Il y a beaucoup plus de deux écrivains français qui ont dépeint l'arrivisme sous les traits de personnages demeurés dans l'histoire, mais il y en a deux qui demeurent inégalés. Il s'agit bien sûr de Balzac et de son Rastignac campé dans La Comédie humaine, d'une part ; de Zola et de ses Rougon avides d'argent et de pouvoir, d'autre part. Considérant que la période était tout à la fois bonapartiste et corrompue, Noëmie Diégèse a choisi d'aller interroger les deux auteurs pour leur demander ce qu'ils pensent de tel ou telle de la vie parisienne comme de celle de la province. Il s'en suit une conversation savoureuse qui parcourt une galerie de portraits. Les deux auteurs n'épargnent pas leur plume ni leur esprit caustique et plus d'une et plus d'un sortent de leurs échanges sans une seule plume pour cacher leur pauvreté humaine.

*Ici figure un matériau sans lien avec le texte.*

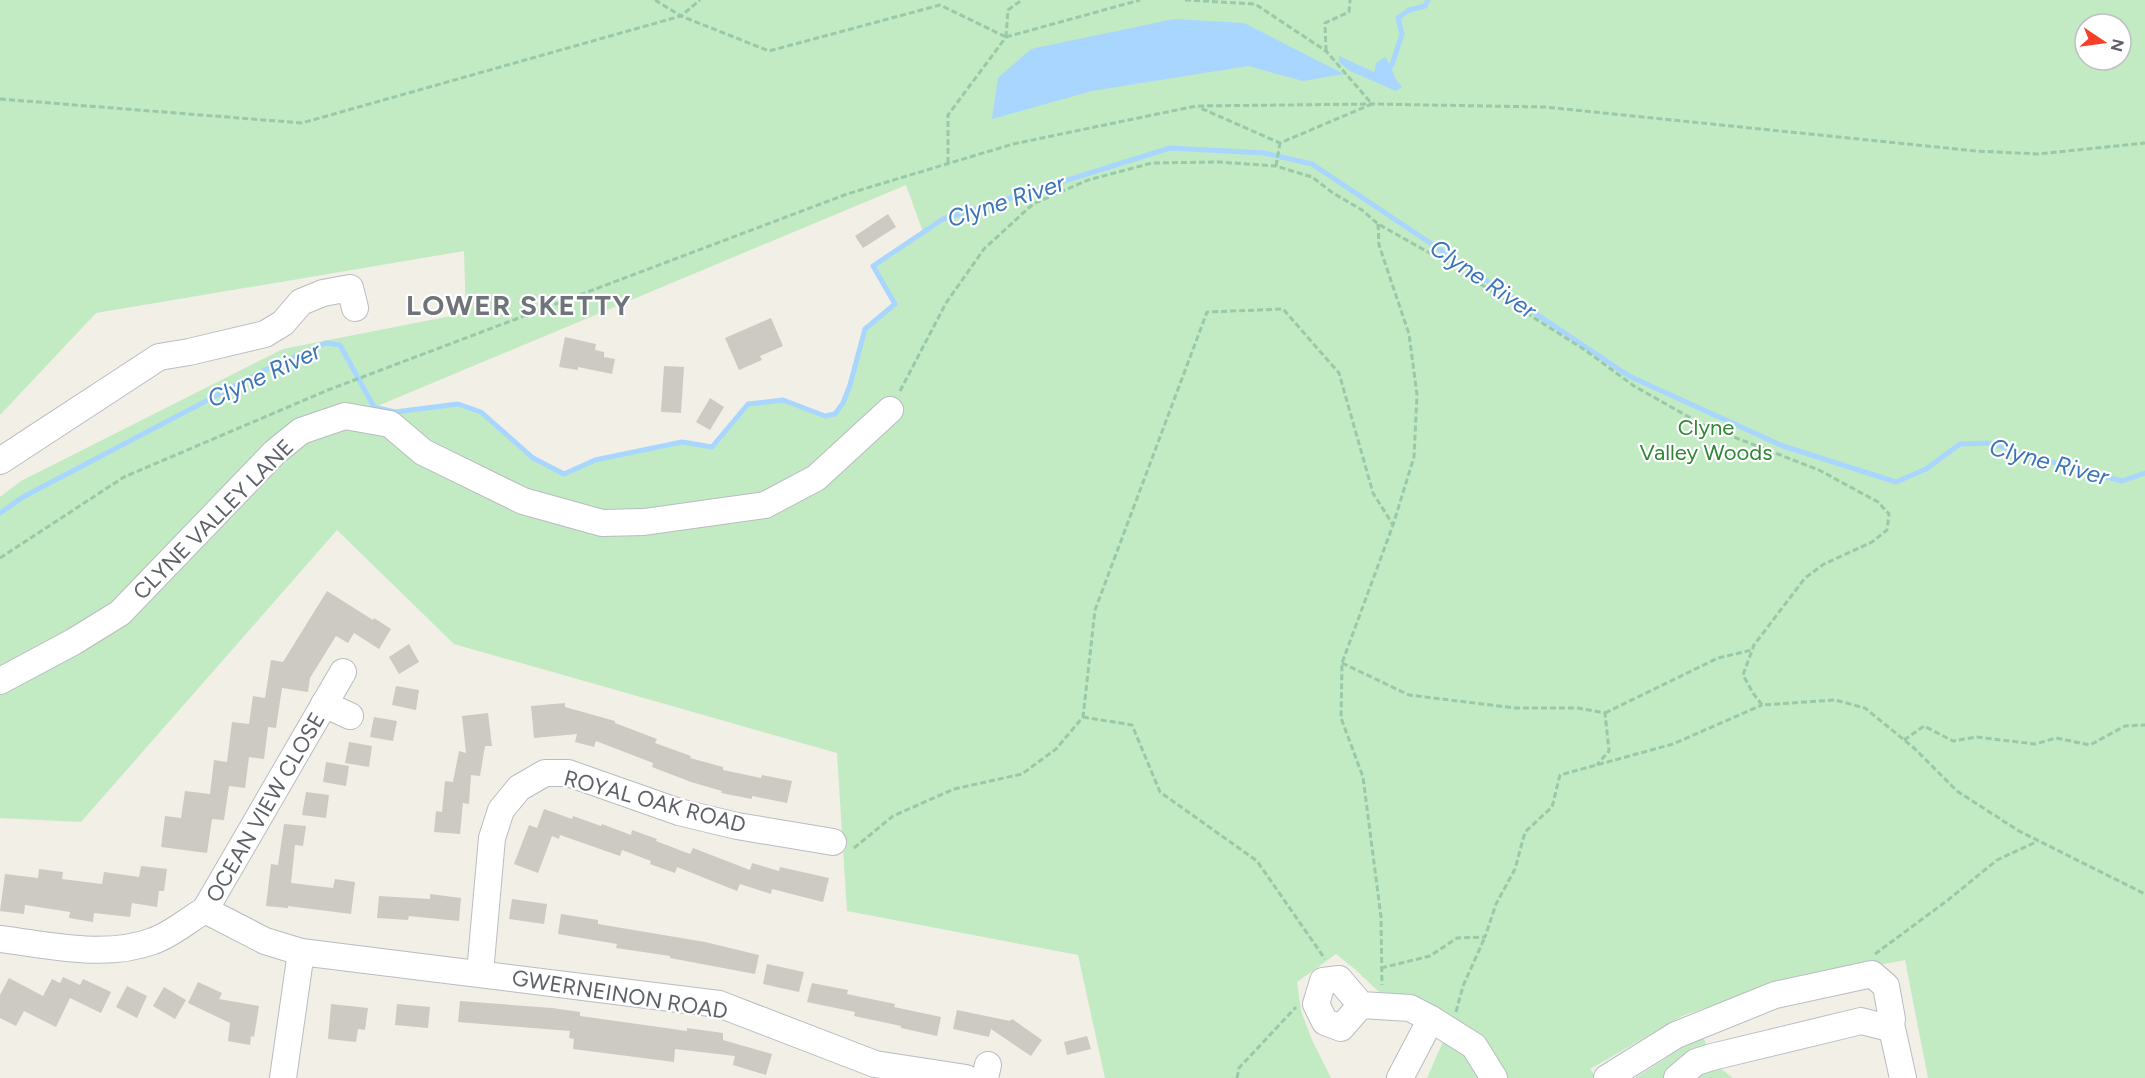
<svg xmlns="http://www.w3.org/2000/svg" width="2145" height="1078" font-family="Figtree,sans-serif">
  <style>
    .green { fill: #c2eac3; fill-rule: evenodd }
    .water { fill: #a9d6ff }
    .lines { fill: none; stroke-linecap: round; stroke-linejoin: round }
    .stream { stroke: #a9d6ff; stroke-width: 5 }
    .building { fill: #cccac3 }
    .minor-casing { stroke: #b9bcc1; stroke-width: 28 }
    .path { stroke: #99c9a9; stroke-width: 3; stroke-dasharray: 6 3; stroke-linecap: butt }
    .minor { stroke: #fff; stroke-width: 26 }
    .labels { text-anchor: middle; stroke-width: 4.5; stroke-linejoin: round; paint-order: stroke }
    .park-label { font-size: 22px; fill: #2f8636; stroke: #fff }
    .street-label { font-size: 22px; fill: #5e6268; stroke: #fff }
    .water-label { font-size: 24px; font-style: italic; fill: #3b75ba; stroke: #fff }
    .district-label { font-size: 28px; font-weight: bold; letter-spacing: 1.5px; fill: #6f747a; stroke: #fff }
  </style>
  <rect width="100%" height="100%" fill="#f1efe6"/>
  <g class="green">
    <path d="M 0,0 L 2145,0 L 2145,1078 L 1928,1078 L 1905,960 L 1762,988 L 1682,1016 L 1590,1069 L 1597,1078 L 1427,1078 L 1452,1021 L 1399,996 L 1380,993 L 1356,970 L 1336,954 L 1297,982 L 1301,1011 L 1312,1040 L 1331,1078 L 1105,1078 L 1078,955 L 847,911 L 837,753 L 454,644 L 337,530 L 81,822 L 0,818 L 0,497 L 21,481 L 283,349 L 466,313 L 464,251 L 96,313 L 0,415 ZM 2085,24 L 2121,24 L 2121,60 L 2085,60 ZM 906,185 L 923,232 L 873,266 L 895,304 L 865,329 L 850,385 L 843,403 L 835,414 L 824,416 L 783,400 L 748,404 L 712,447 L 682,442 L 595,460 L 564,474 L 533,458 L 481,412 L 458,404 L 395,412 L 375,407 Z"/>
    <polygon points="1702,1035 1715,1064 1733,1078 1635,1078"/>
  </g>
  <g class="water">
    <polygon points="1174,19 1244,23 1344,74 1303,81 1248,66 1092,91 992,119 998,78 1031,49"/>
    <path d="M 1339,56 L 1374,72 L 1377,62 L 1385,57 C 1394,68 1392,77 1402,87 L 1396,91 L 1350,71 L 1339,62 Z"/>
  </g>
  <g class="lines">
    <g class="stream">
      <polyline points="1392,65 1402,34 1398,18 1409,10 1425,6 1428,0"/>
      <polyline points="0,513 23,497 265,370 326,343 340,345 374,407 395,412 458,404 481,412 533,458 564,474 595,460 682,442 712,447 748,404 783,400 825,416 835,414 843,403 850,385 865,329 895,304 873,266 943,219 1170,148 1264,153 1312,164 1629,376 1783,446 1896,482 1926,469 1960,444 1991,443 2019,453 2122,481 2145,473"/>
    </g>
  </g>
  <g class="building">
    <polygon points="888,214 896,227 863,248 855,236"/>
    <polygon points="771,318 783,346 760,356 762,360 739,370 725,338"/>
    <polygon points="565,337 596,344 595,350 604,352 604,357 615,359 612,374 578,367 578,370 559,367"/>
    <polygon points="664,366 684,367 681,413 661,412"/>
    <polygon points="710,398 724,407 710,430 696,422"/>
    <polygon points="327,591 373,620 374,618 391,629 379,649 354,633 348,643 336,636 310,678 308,692 282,688 276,728 268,727 264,759 249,757 245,788 229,786 224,820 212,819 207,853 161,847 165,816 181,818 185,791 210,794 214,760 227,762 232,722 249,724 253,696 265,698 271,660 283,662"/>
    <polygon points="409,644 419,662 399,674 389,657"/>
    <polygon points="396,686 419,690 416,710 392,705"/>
    <polygon points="565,703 565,707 615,721 615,723 657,739 655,743 691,756 690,758 723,767 723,770 761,778 762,775 792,781 787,803 752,796 752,799 721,793 722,791 691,782 652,767 653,763 596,741 594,747 575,742 577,734 534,738 531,706"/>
    <polygon points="488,713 492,746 485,746 480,776 471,775 469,804 463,803 460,834 434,832 436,811 442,812 445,781 453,782 459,751 466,753 462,716"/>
    <polygon points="374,717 397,721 393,741 370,737"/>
    <polygon points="349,742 372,746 369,767 345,763"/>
    <polygon points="326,762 349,766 346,786 323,782"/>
    <polygon points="306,792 329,795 326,818 302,815"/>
    <polygon points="544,809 572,819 573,816 601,826 602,824 631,835 632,830 657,839 656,841 690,854 693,848 750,870 752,863 779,871 780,867 829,878 823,902 772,889 771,894 740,884 737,891 677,867 675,873 650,864 651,861 622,850 620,856 560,835 559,839 552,836 538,873 514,864 529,825 537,828"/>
    <polygon points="284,824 306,826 303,846 295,845 291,883 333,888 335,879 355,882 351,914 288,906 288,908 266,906 271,864 278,865"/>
    <polygon points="141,866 167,869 164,891 159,891 157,907 132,903 130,917 94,913 93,922 69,918 70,912 25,905 24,914 0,911 5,874 38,878 39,869 63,872 62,879 102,884 104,872 139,877"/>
    <polygon points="430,894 461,898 459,921 409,916 408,920 377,918 379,896 430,899"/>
    <polygon points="512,899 547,904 544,924 509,919"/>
    <polygon points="561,914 598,920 598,924 705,942 759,955 755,974 670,958 670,956 616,948 617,944 558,934"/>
    <polygon points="767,964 804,972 799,992 763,984"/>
    <polygon points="63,977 80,985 83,979 111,992 101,1013 70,998 56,1027 24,1011 16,1026 0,1018 0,995 9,978 43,996 52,979 60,983"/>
    <polygon points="198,982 222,993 219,999 259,1006 254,1037 251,1036 250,1045 228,1041 230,1023 188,1003"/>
    <polygon points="812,983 848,990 847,994 895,1004 894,1007 941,1017 937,1036 901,1028 901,1026 854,1016 855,1012 807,1002"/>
    <polygon points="127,986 147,996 137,1018 116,1007"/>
    <polygon points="164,987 186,1000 175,1019 153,1006"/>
    <polygon points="460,1001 552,1008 580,1012 580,1016 687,1031 687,1028 723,1033 723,1040 772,1054 766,1075 733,1065 735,1056 675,1049 674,1062 573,1049 574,1039 569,1038 570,1031 458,1022"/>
    <polygon points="331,1004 368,1008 365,1030 358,1029 356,1042 328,1039"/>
    <polygon points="397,1004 430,1007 428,1028 395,1025"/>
    <polygon points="957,1010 1010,1021 1012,1019 1042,1040 1031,1056 991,1029 989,1037 953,1029"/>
    <polygon points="1087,1036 1091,1049 1067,1055 1064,1042"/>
  </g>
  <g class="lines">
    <g class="minor-casing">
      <g id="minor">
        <polyline points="0,461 159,357 189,352 265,334 283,323 301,302 323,293 350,288 355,308"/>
        <polyline points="0,681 73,642 120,613 275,452 301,431 345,416 390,424 423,452 523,501 602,523 644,522 765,505 816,478 890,410"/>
        <polyline points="324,704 350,716"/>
        <polyline points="205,910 343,672"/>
        <path d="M 0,939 C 49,945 105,959 153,941 C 171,935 188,920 205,910 L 265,941 L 301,952 L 719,1004 L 875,1064 L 966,1078"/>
        <polyline points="480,973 492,838 501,810 519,788 545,773 568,773 679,812 737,826 833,842"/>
        <polyline points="1361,1005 1339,979 1323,981 1316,1004 1325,1022 1341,1028 1361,1005 1410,1008 1431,1019 1474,1046 1494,1078"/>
        <polyline points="1891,1024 1903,1078"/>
        <polyline points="283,1078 301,952"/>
        <polyline points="985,1078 988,1065"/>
        <polyline points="1400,1078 1431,1019"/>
        <polyline points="1607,1078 1676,1035 1775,995 1872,974 1886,986 1892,1019 1891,1024 1885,1027 1861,1021 1712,1057 1696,1062 1677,1078"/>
      </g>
    </g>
    <g class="path">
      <polyline points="655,0 681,16 769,51 940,5 1006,37"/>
      <polyline points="1185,0 1255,4 1326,51 1372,104 1280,143 1198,107"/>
      <polyline points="1006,37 1140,0"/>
      <polyline points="1006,37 1008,10 1022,0"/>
      <polyline points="1326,51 1325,23 1349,12 1350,0"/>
      <polyline points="0,99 302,123 681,16 700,0"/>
      <polyline points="948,163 948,115 1006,37"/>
      <polyline points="1276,166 1280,143"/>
      <polyline points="1378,224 1379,245 1409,334 1417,395 1414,457 1393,525 1342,663 1341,718 1363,777 1381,917 1382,985"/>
      <polyline points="900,391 946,303 984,249 1033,204 1088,180 1152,163 1219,162 1276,166 1312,177 1333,193 1362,210 1378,224 1444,261 1585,350 1634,386 1703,425 1819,470 1878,502 1889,514 1887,530 1872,542 1824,564 1805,578 1754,645 1743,675 1753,693 1762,705 1835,700 1865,708 1914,748 1957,791 2019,831 2145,894"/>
      <polyline points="0,558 124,477 328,390 847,194 1013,144 1196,106 1372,104 1545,107 1976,151 2038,154 2145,143"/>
      <polyline points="1342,663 1409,695 1515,708 1578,708 1605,713 1609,751 1597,765"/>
      <polyline points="1605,713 1718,658 1752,650"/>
      <polyline points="1083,717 1132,725 1160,792 1257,861 1325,959"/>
      <polyline points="1904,740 1924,726 1953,741 1976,737 2035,744 2056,738 2090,745 2125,726 2145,725"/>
      <polyline points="854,848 893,816 954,789 1022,774 1056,749 1083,717 1095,610 1207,312 1283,309 1339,373 1373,493 1393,525"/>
      <polyline points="1875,954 1948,900 1997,860 2038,841"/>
      <polyline points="1381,968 1430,956 1457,938 1485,937 1496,904 1515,869 1525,832 1552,807 1560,775 1673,744 1762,705"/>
      <polyline points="1456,1012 1463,986 1485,937"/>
      <polyline points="1237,1078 1239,1068 1296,1007"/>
    </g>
    <use href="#minor" class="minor"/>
  </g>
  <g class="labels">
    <g class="park-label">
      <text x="1706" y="435">Clyne<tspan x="1706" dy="25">Valley Woods</tspan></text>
    </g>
    <g class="street-label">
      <text transform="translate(213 519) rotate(-45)" y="8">CLYNE VALLEY LANE</text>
      <text transform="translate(655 801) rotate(15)" y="8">ROYAL OAK ROAD</text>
      <text transform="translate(265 807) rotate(-60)" y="8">OCEAN VIEW CLOSE</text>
      <text transform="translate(620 994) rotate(9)" y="8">GWERNEINON ROAD</text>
    </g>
    <g class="water-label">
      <text transform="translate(1006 201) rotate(-18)" y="8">Clyne River</text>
      <text transform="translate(1483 279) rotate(34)" y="8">Clyne River</text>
      <text transform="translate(264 375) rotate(-25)" y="8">Clyne River</text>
      <text transform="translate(2049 462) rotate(15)" y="8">Clyne River</text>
    </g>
    <g class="district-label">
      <text x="519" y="315">LOWER SKETTY</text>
    </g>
  </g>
  <g transform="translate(2103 42) rotate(103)"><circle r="28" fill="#ffffff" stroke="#bfc0c3" stroke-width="1.5"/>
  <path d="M0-4.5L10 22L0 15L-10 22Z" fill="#f73e27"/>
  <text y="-9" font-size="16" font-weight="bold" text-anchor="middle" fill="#5e6268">N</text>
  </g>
</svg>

On sort de cette lecture parfaitement certain que Balzac et Zola sont encore vivants, qu'on les retrouvera au café d'en face ou sur un plateau de télévision, écorchant les piètres rhéteurs qui font profession de les occuper en permanence.
Voilà une lecture succulente et revigorante, qui ne fera pas aimer la politique ni les affaires, ni le monde l'art, ni les journalistes, ni la télévision et encore moins le Parlement.
Mais c'est un manuel d'éducation civique salutaire.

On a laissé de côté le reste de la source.